Ingrid’s voice is rich and distinct; she has such agency.  The inclusion of her letters allows her to be present within the story despite not being visible in the physical world.  Each of the backstories which Fuller has created for her characters are just as vivid as their present; there is a wonderful sense of realism here.  The structure perfectly matches the plot, and the presence of the landscape is exquisite; it is always there, affecting the characters and, in part, being affected by them.  There is so much depth and emotion within Swimming Lessons, and so much to adore.

 

 

The Diver’s Clothes Lie Empty by Vendela Vida *****
In Vendela Vida’s taut and mesmerizing novel of ideas, a woman travels to Casablanca, Morocco, on mysterious business. While checking into her hotel, the woman is robbed of her wallet and passport all of her money and identification. Stripped of her identity, she feels burdened by the crime yet strangely liberated by her sudden freedom to be anyone she wants to be.  Told with vibrant, lush detail and a wicked sense of humor, The Diver’s Clothes Lie Empty is part literary mystery, part psychological thriller an unforgettable novel that explores free will, power, and a woman s right to choose not her past, perhaps not her present, but certainly her future.9780062110916

I have very much enjoyed Vendela Vida’s previous novels; they provide fantastic, intelligent escapism, which grips one from the beginning through to the end, and give realistic glimpses into vivid and vibrant places.  Her most recent effort, The Diver’s Clothes Lie Empty is no different, and the fact that Morocco is high on my travel list made me look forward to reading it even more.

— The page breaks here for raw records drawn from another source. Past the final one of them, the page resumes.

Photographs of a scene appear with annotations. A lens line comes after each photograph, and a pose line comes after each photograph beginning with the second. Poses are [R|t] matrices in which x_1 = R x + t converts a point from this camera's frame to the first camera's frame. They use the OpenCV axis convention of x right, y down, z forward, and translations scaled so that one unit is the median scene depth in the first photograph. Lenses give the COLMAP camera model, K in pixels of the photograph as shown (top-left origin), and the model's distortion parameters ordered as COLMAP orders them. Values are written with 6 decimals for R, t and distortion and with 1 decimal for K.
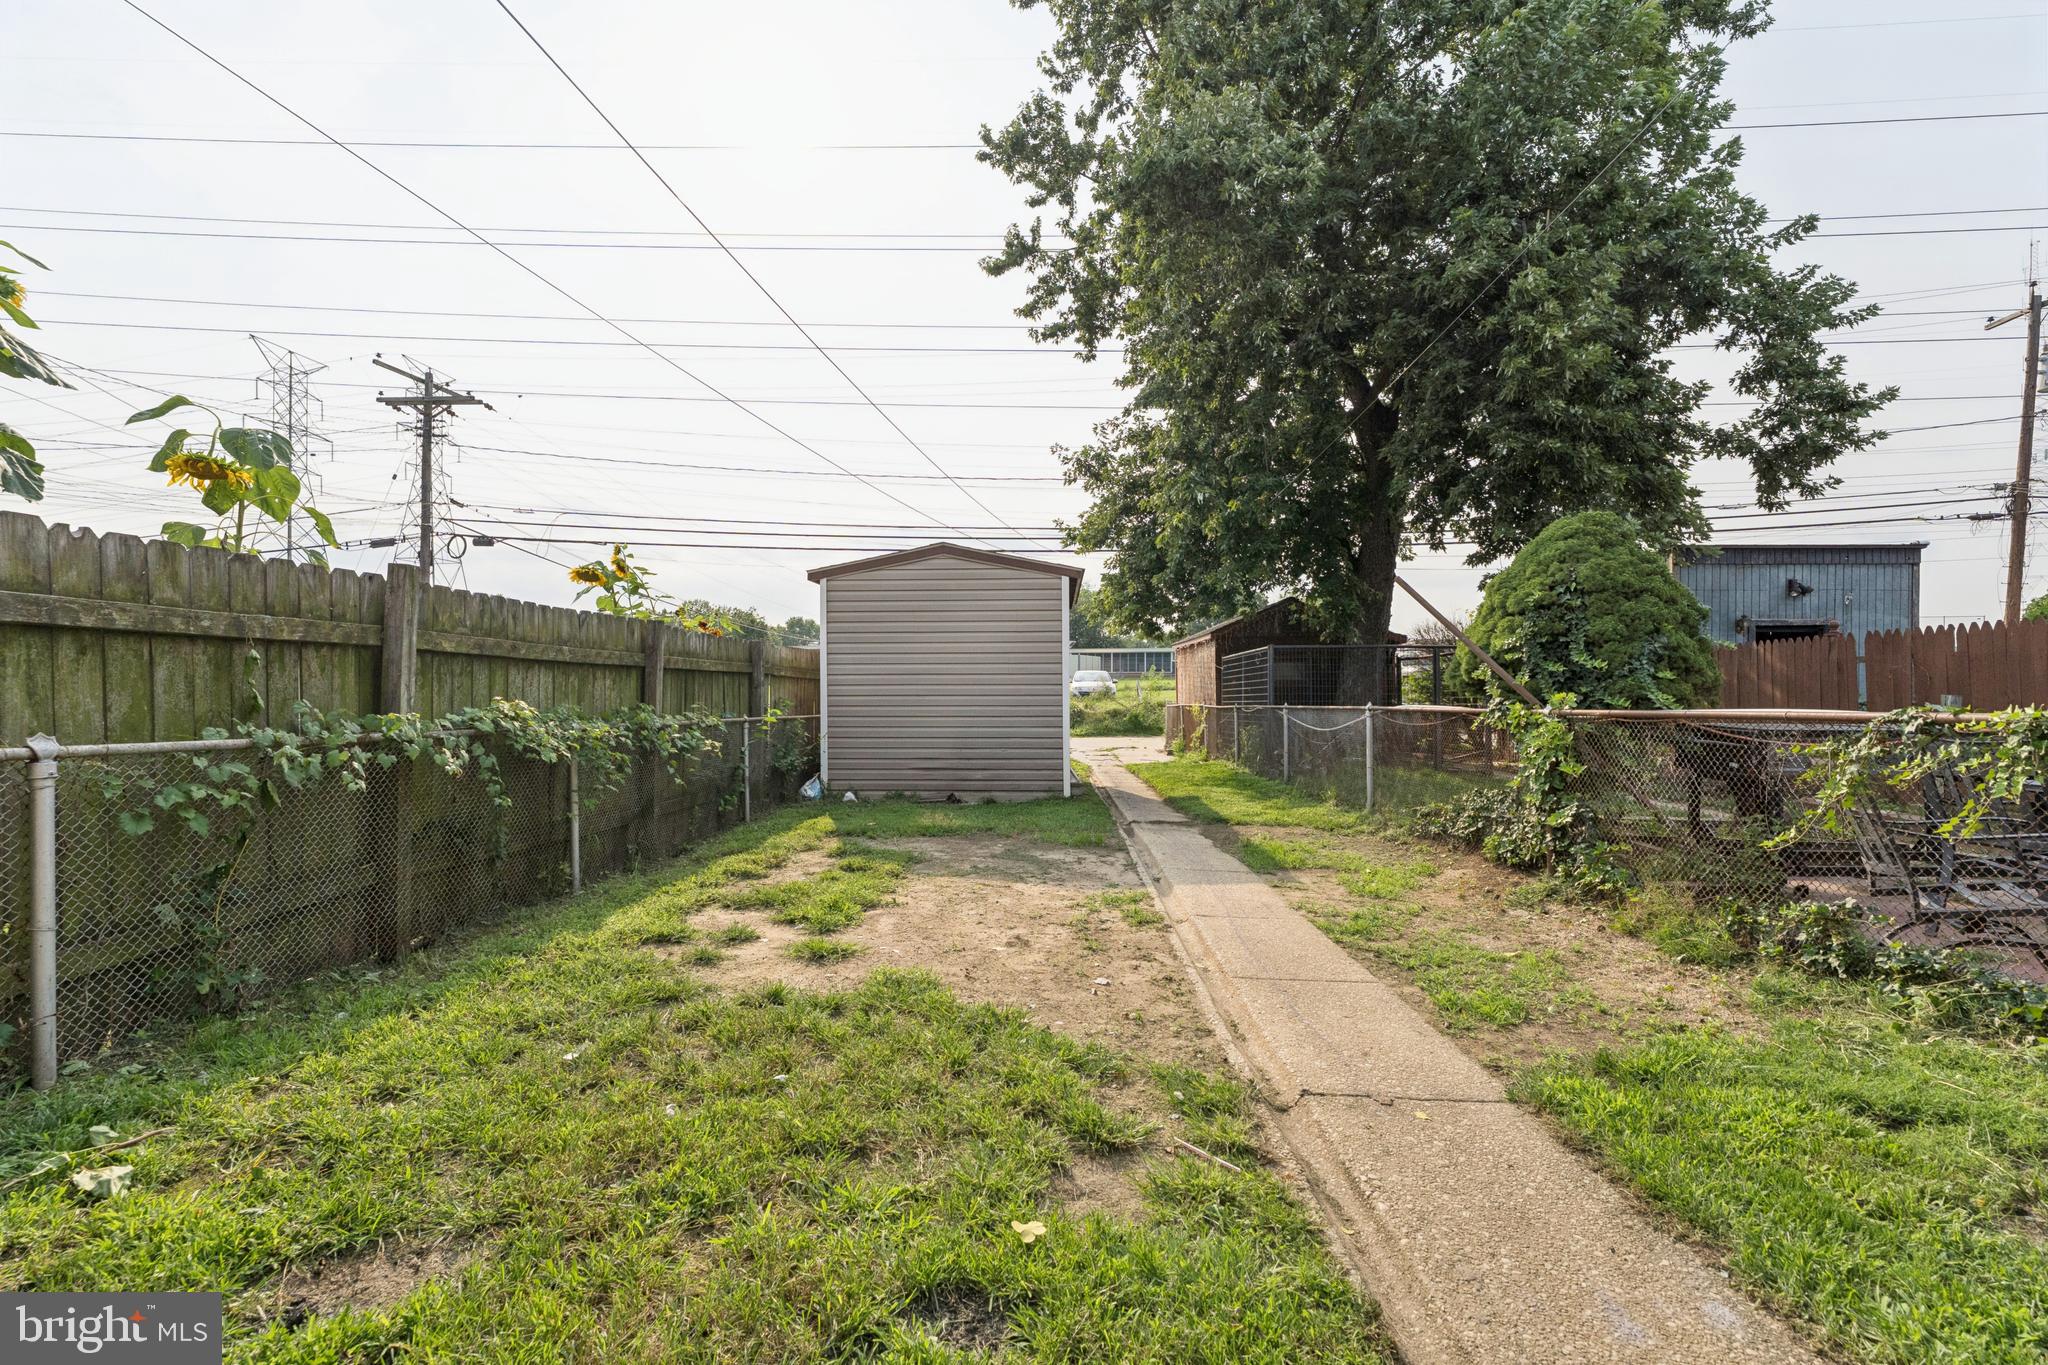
lens RADIAL K [[911.3, 0, 1024.0], [0, 911.3, 682.5], [0, 0, 1]] dist [-0.001384, -0.000311]
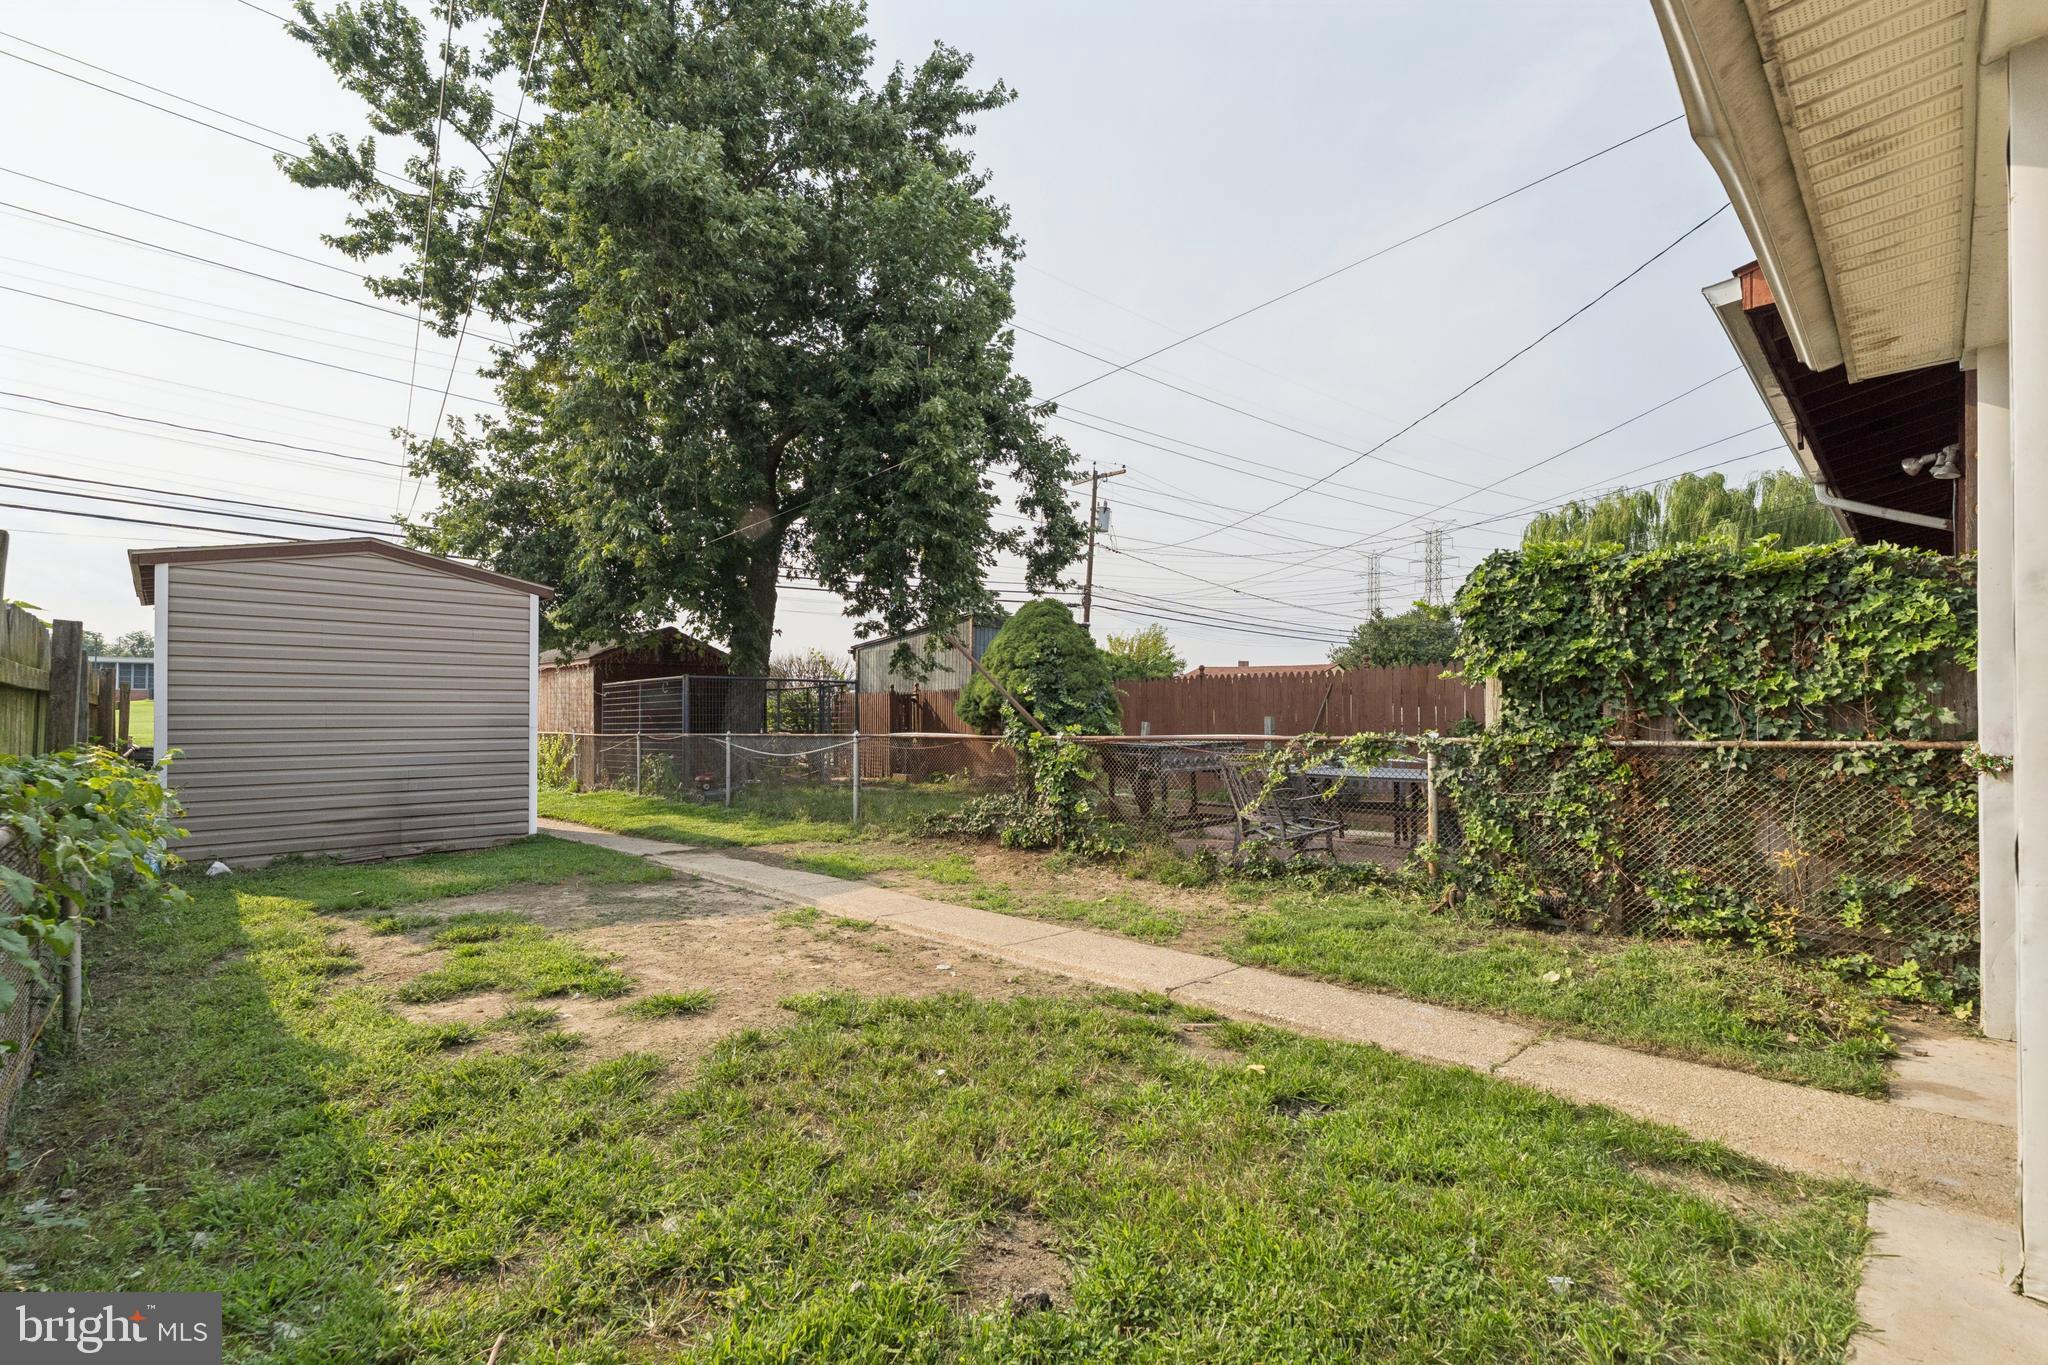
lens RADIAL K [[893.5, 0, 1016.1], [0, 893.5, 705.8], [0, 0, 1]] dist [0.000471, 0.000378]
pose [[0.682693, 0.006973, 0.730672, -0.258242], [-0.007237, 0.999970, -0.002780, -0.006939], [-0.730669, -0.003390, 0.682723, 0.040541]]
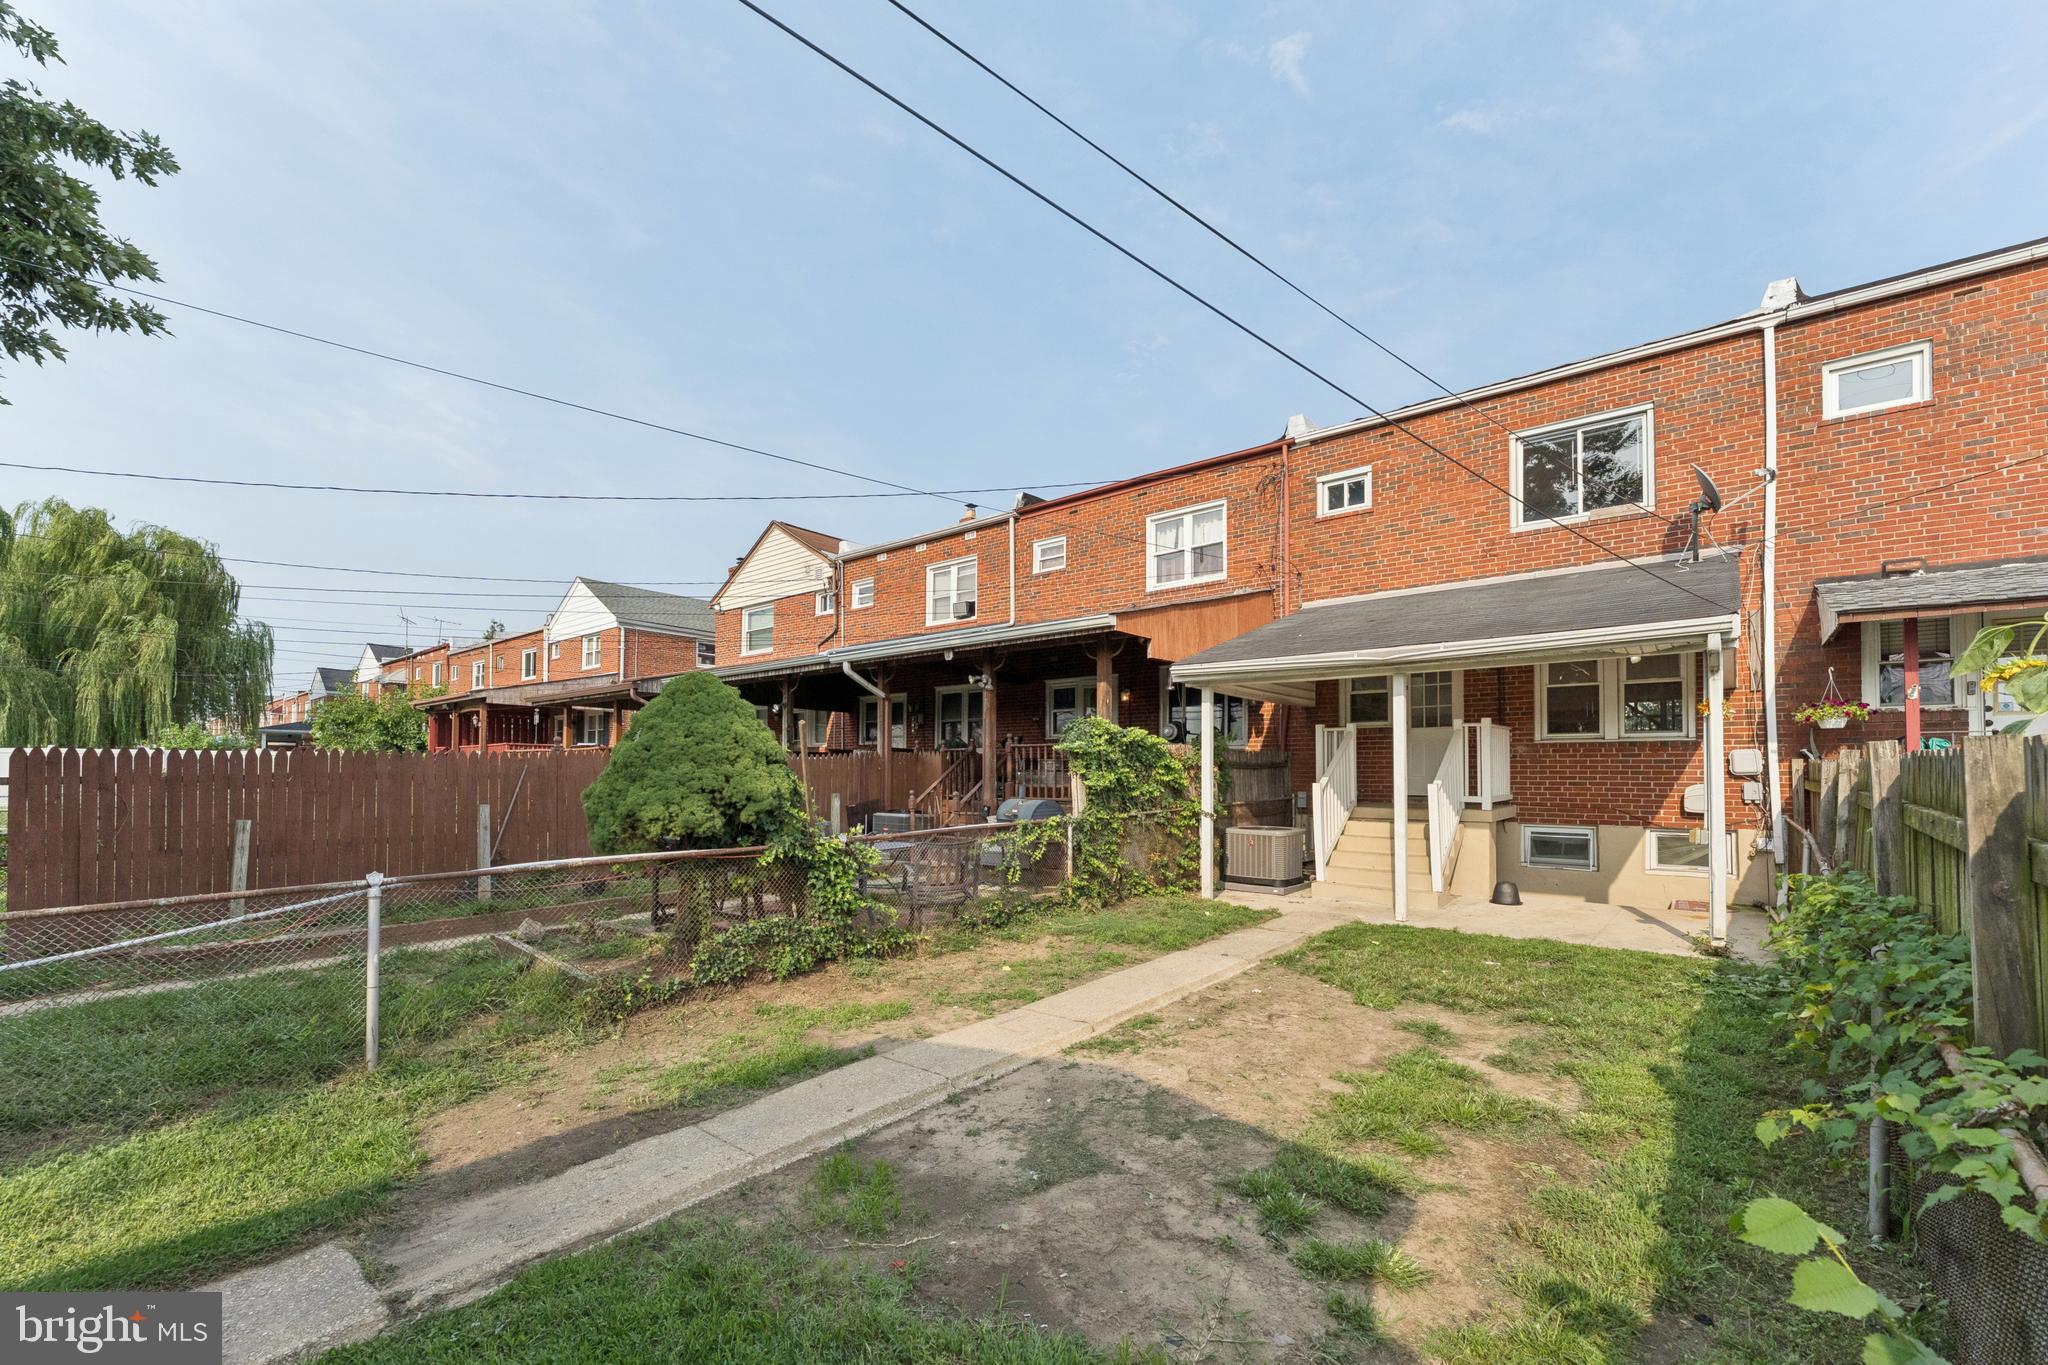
lens RADIAL K [[830.1, 0, 1020.5], [0, 830.1, 733.8], [0, 0, 1]] dist [-0.000587, -0.000320]
pose [[-0.781559, 0.025157, 0.623324, -0.207834], [-0.008284, 0.998680, -0.050693, -0.033510], [-0.623777, -0.044784, -0.780318, 0.926717]]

The second person perspective was used masterfully throughout, and worked incredibly well.  The story itself is relatively simple on the whole, but it has a complexity all of its own.  The sense of unease which creeps in is almost unrecognisable at first, but – in part due to the narrative voice used – the reader becomes so invested within the story that its tension soon heightens.  Vida plays with the concepts of identity and loss in her tautly written novel, which has been extremely well paced.  Little clues are left along the way, but one never quite guesses what will happen next.  The Diver’s Clothes Lie Empty is a whirlwind of a novel, which begs for compulsive reading, and which deserves a far wider readership than it seems to have currently.